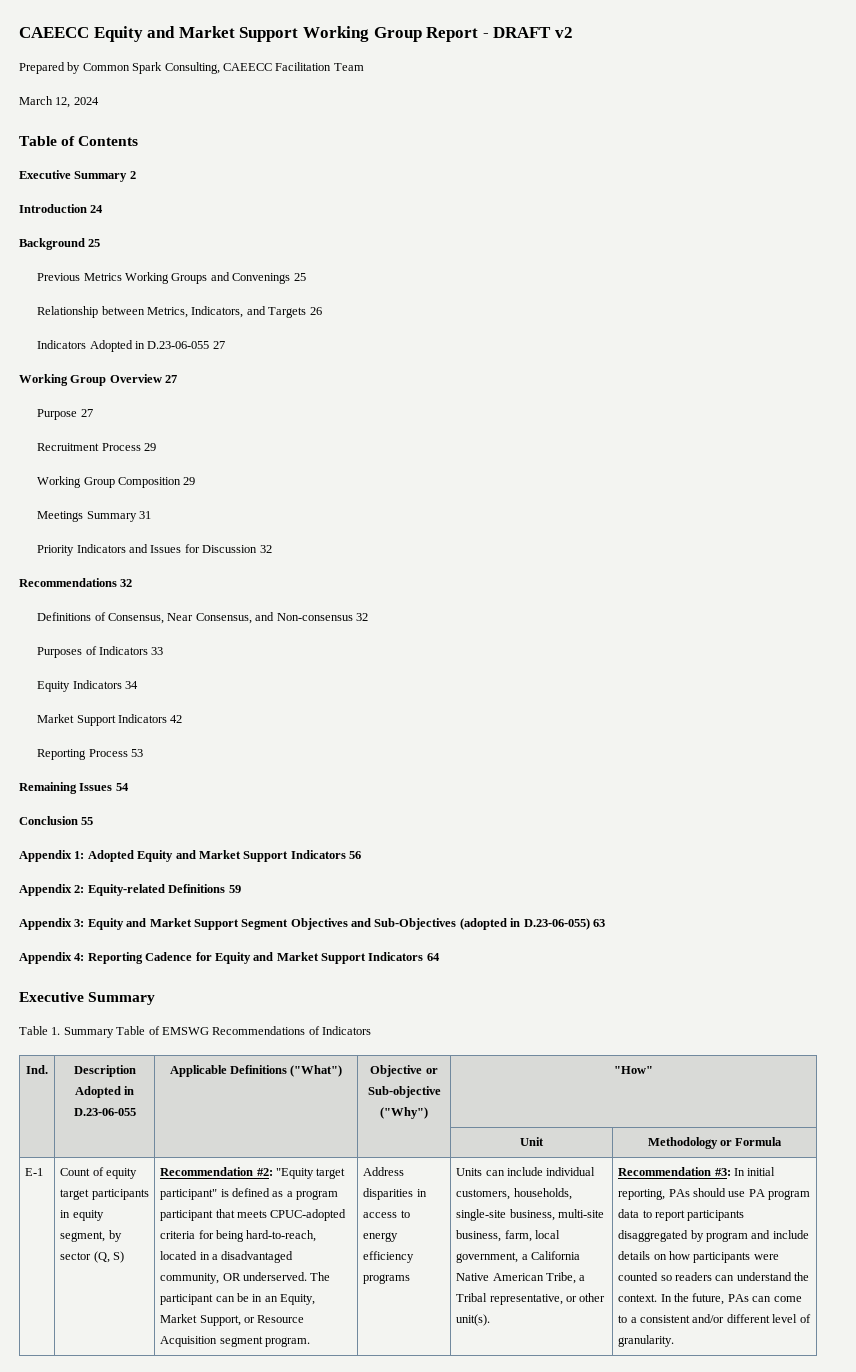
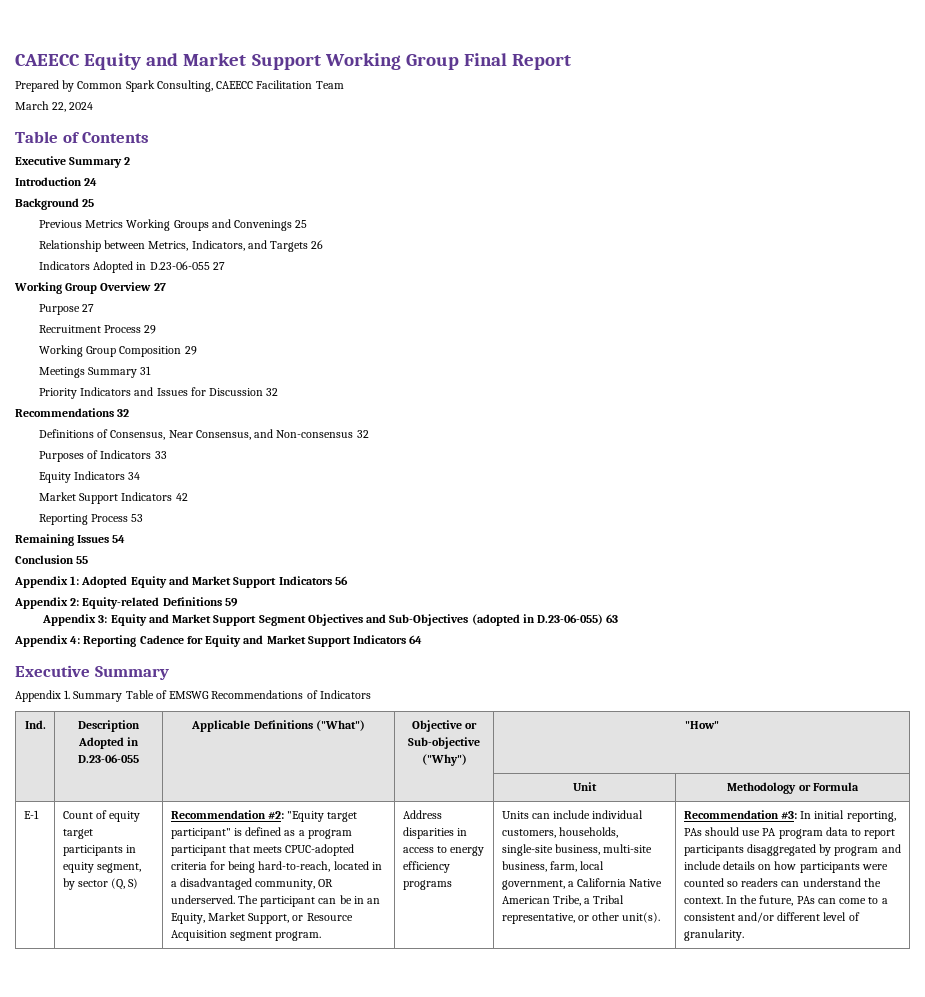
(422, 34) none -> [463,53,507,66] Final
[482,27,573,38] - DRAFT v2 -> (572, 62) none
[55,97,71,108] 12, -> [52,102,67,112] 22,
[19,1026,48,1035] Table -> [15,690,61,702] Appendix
* * *
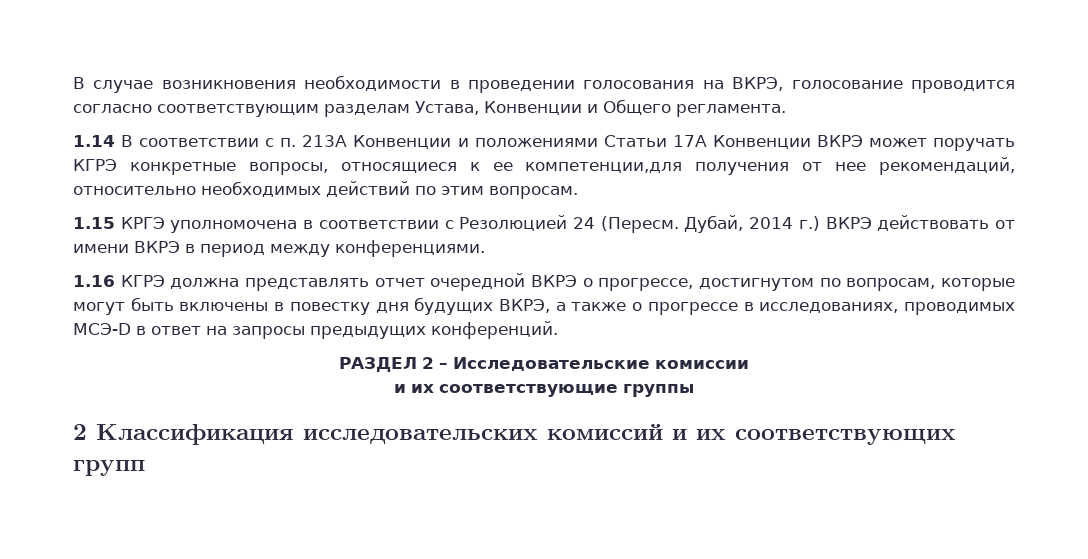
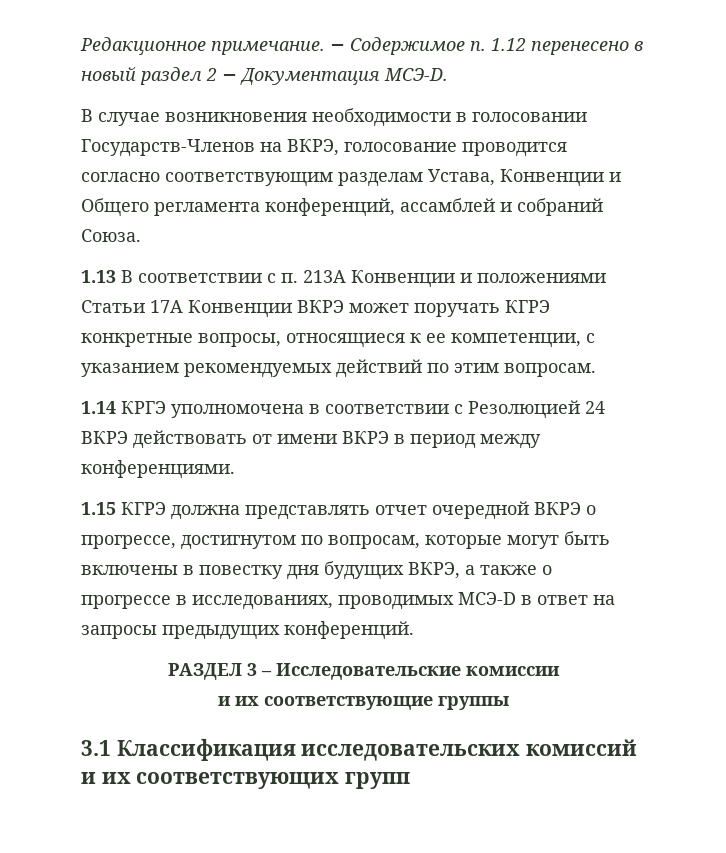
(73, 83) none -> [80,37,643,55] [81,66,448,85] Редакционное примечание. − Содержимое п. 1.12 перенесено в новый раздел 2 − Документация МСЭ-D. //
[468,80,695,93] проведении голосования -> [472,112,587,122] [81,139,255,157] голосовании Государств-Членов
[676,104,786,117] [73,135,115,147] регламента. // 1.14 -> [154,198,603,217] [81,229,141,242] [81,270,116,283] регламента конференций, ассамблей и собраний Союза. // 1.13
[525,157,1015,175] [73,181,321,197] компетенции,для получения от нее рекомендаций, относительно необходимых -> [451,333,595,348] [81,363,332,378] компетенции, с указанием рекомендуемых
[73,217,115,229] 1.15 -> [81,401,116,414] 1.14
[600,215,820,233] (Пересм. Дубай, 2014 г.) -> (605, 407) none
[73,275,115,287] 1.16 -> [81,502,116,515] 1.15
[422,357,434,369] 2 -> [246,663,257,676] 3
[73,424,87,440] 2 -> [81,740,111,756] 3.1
...
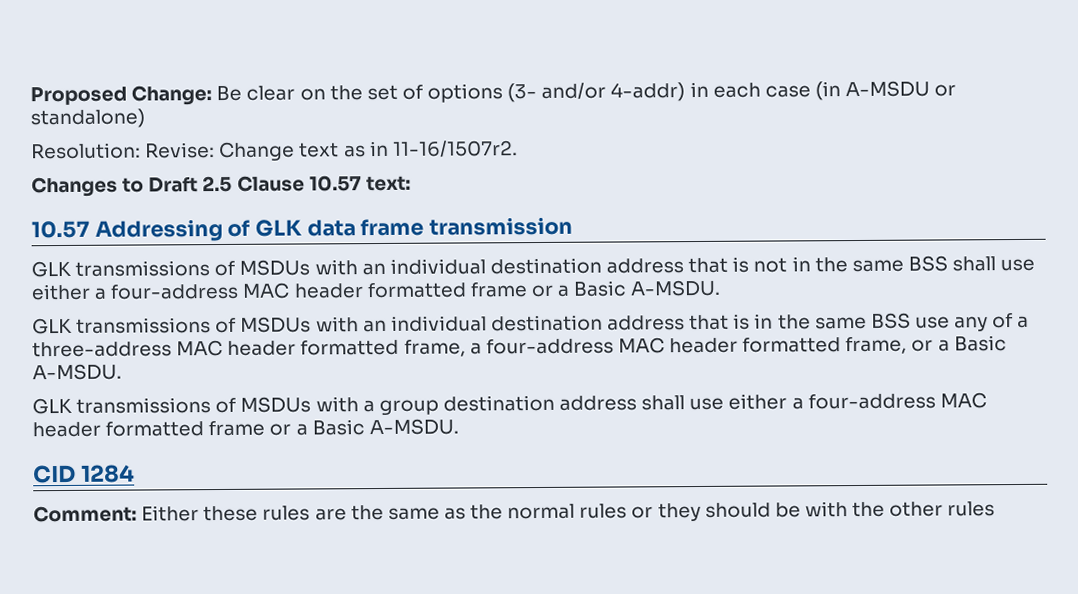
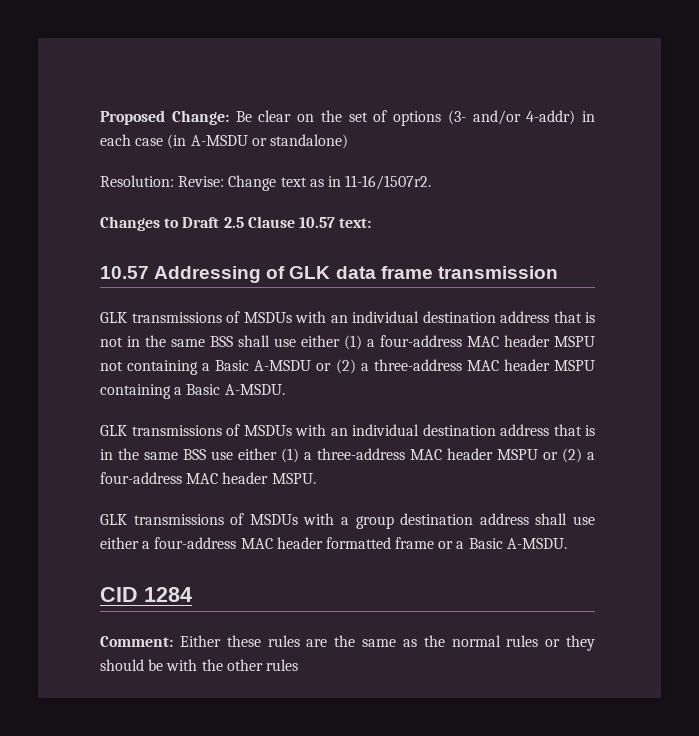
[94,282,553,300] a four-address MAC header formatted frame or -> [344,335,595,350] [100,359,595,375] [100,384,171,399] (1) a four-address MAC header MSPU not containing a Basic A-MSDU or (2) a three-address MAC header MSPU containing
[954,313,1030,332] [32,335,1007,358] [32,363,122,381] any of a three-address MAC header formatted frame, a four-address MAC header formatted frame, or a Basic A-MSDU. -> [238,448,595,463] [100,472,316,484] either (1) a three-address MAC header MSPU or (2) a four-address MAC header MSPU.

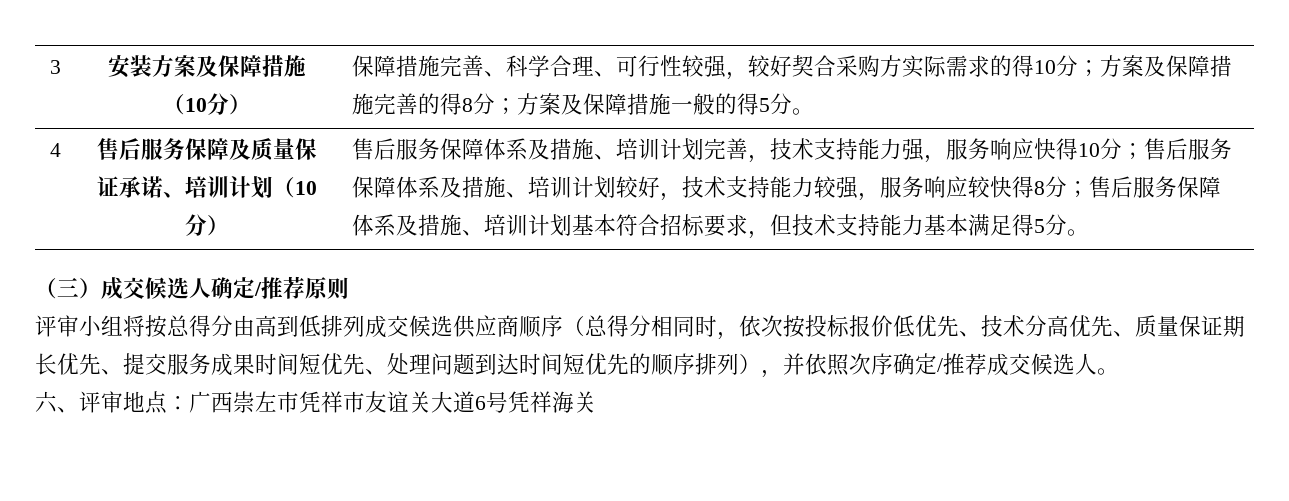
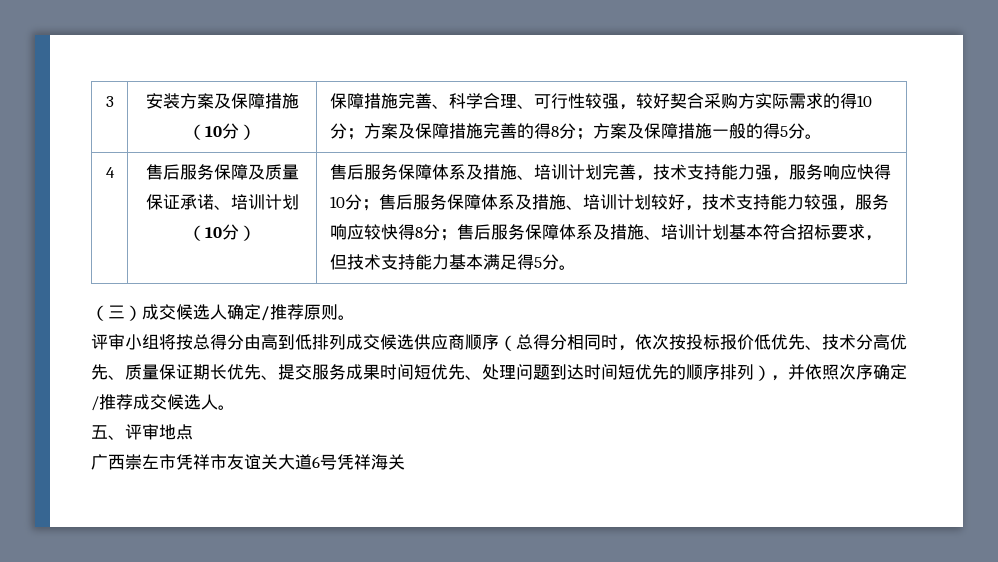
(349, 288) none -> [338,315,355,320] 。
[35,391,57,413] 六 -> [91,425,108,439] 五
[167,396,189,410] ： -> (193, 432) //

• ACTIVITY:
Using the material above, transcribe exactly the lines from the one holding "[954,313,1030,332] [32,335,1007,358] [32,363,122,381]" to the one holding "[167,396,189,410] ： -> (193, 432) //", both ends kept. Do not carry over any pictures.

• ANSWER SPACE:
[954,313,1030,332] [32,335,1007,358] [32,363,122,381] any of a three-address MAC header formatted frame, a four-address MAC header formatted frame, or a Basic A-MSDU. -> [238,448,595,463] [100,472,316,484] either (1) a three-address MAC header MSPU or (2) a four-address MAC header MSPU.

(349, 288) none -> [338,315,355,320] 。
[35,391,57,413] 六 -> [91,425,108,439] 五
[167,396,189,410] ： -> (193, 432) //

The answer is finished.